* [PROBLEM TO SOLVE]
From first line to last, give the records again word for word and omit the pictures.

* [RECORDS FOR THIS EXERCISE]
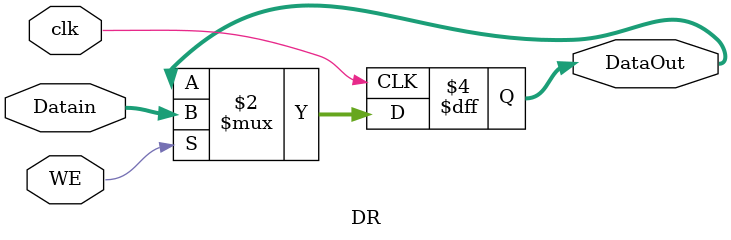
<source format=v>
`timescale 1ns / 1ps


module DR (
    input  wire [31:0] Datain,
    input  wire        clk,
    input  wire        WE,
    output reg  [31:0] DataOut
);
    always @(posedge clk) begin
        if (WE) begin
            DataOut <= Datain;
        end
    end
endmodule

</source>
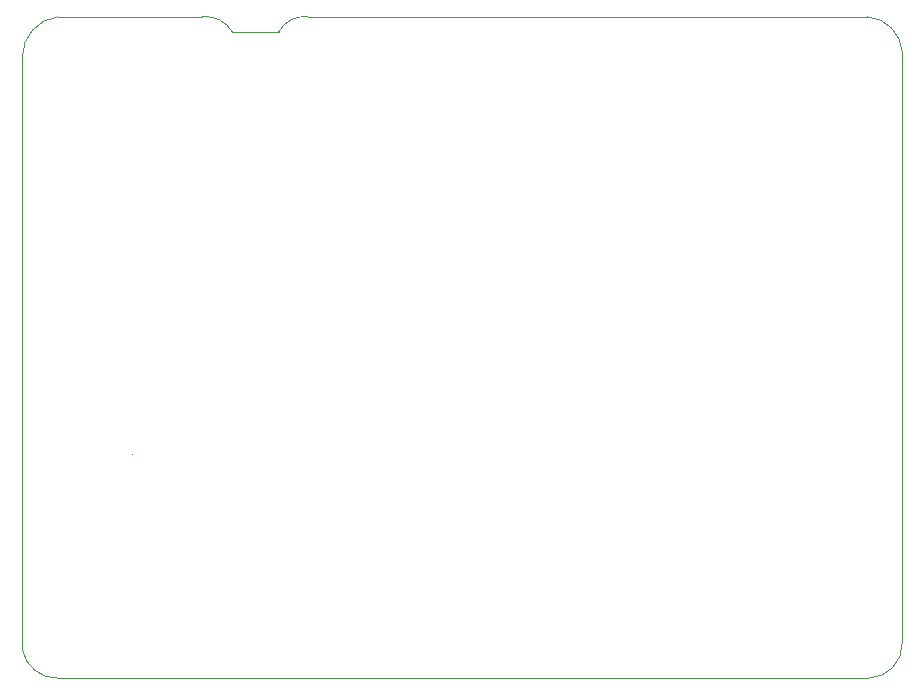
<source format=gbr>
%TF.GenerationSoftware,KiCad,Pcbnew,(6.0.7-1)-1*%
%TF.CreationDate,2022-11-11T20:36:14-08:00*%
%TF.ProjectId,KamiPCBv4,4b616d69-5043-4427-9634-2e6b69636164,rev?*%
%TF.SameCoordinates,Original*%
%TF.FileFunction,Profile,NP*%
%FSLAX46Y46*%
G04 Gerber Fmt 4.6, Leading zero omitted, Abs format (unit mm)*
G04 Created by KiCad (PCBNEW (6.0.7-1)-1) date 2022-11-11 20:36:14*
%MOMM*%
%LPD*%
G01*
G04 APERTURE LIST*
%TA.AperFunction,Profile*%
%ADD10C,0.050000*%
%TD*%
G04 APERTURE END LIST*
D10*
X128400000Y-81280000D02*
X124460000Y-81280000D01*
X130840003Y-80003275D02*
G75*
G03*
X128400000Y-81280000I-275403J-2443625D01*
G01*
X124459970Y-81280018D02*
G75*
G03*
X121920000Y-80003300I-2268270J-1347682D01*
G01*
X121920000Y-80003300D02*
X109680000Y-80003300D01*
X181179272Y-83003298D02*
G75*
G03*
X178179243Y-80003271I-3172929J-172902D01*
G01*
X181179243Y-133003329D02*
X181179243Y-83003300D01*
X109680043Y-136003300D02*
X178306243Y-136003300D01*
X106680000Y-133578548D02*
X106680000Y-83401315D01*
X178306242Y-136003245D02*
G75*
G03*
X181179243Y-133003329I-29299J2903745D01*
G01*
X116000757Y-117003271D02*
X116000757Y-117003271D01*
X106680025Y-133578543D02*
G75*
G03*
X109680043Y-136003300I2931918J559243D01*
G01*
X178179243Y-80003271D02*
X130840000Y-80003300D01*
X109679995Y-80003263D02*
G75*
G03*
X106680000Y-83401315I424448J-3398037D01*
G01*
M02*

</source>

* [RESULT OF THIS EXERCISE]
<source format=v>
`timescale 1ns / 1ps


module DR (
    input  wire [31:0] Datain,
    input  wire        clk,
    input  wire        WE,
    output reg  [31:0] DataOut
);
    always @(posedge clk) begin
        if (WE) begin
            DataOut <= Datain;
        end
    end
endmodule

</source>
<source format=gbr>
%TF.GenerationSoftware,KiCad,Pcbnew,(6.0.7-1)-1*%
%TF.CreationDate,2022-11-11T20:36:14-08:00*%
%TF.ProjectId,KamiPCBv4,4b616d69-5043-4427-9634-2e6b69636164,rev?*%
%TF.SameCoordinates,Original*%
%TF.FileFunction,Profile,NP*%
%FSLAX46Y46*%
G04 Gerber Fmt 4.6, Leading zero omitted, Abs format (unit mm)*
G04 Created by KiCad (PCBNEW (6.0.7-1)-1) date 2022-11-11 20:36:14*
%MOMM*%
%LPD*%
G01*
G04 APERTURE LIST*
%TA.AperFunction,Profile*%
%ADD10C,0.050000*%
%TD*%
G04 APERTURE END LIST*
D10*
X128400000Y-81280000D02*
X124460000Y-81280000D01*
X130840003Y-80003275D02*
G75*
G03*
X128400000Y-81280000I-275403J-2443625D01*
G01*
X124459970Y-81280018D02*
G75*
G03*
X121920000Y-80003300I-2268270J-1347682D01*
G01*
X121920000Y-80003300D02*
X109680000Y-80003300D01*
X181179272Y-83003298D02*
G75*
G03*
X178179243Y-80003271I-3172929J-172902D01*
G01*
X181179243Y-133003329D02*
X181179243Y-83003300D01*
X109680043Y-136003300D02*
X178306243Y-136003300D01*
X106680000Y-133578548D02*
X106680000Y-83401315D01*
X178306242Y-136003245D02*
G75*
G03*
X181179243Y-133003329I-29299J2903745D01*
G01*
X116000757Y-117003271D02*
X116000757Y-117003271D01*
X106680025Y-133578543D02*
G75*
G03*
X109680043Y-136003300I2931918J559243D01*
G01*
X178179243Y-80003271D02*
X130840000Y-80003300D01*
X109679995Y-80003263D02*
G75*
G03*
X106680000Y-83401315I424448J-3398037D01*
G01*
M02*

</source>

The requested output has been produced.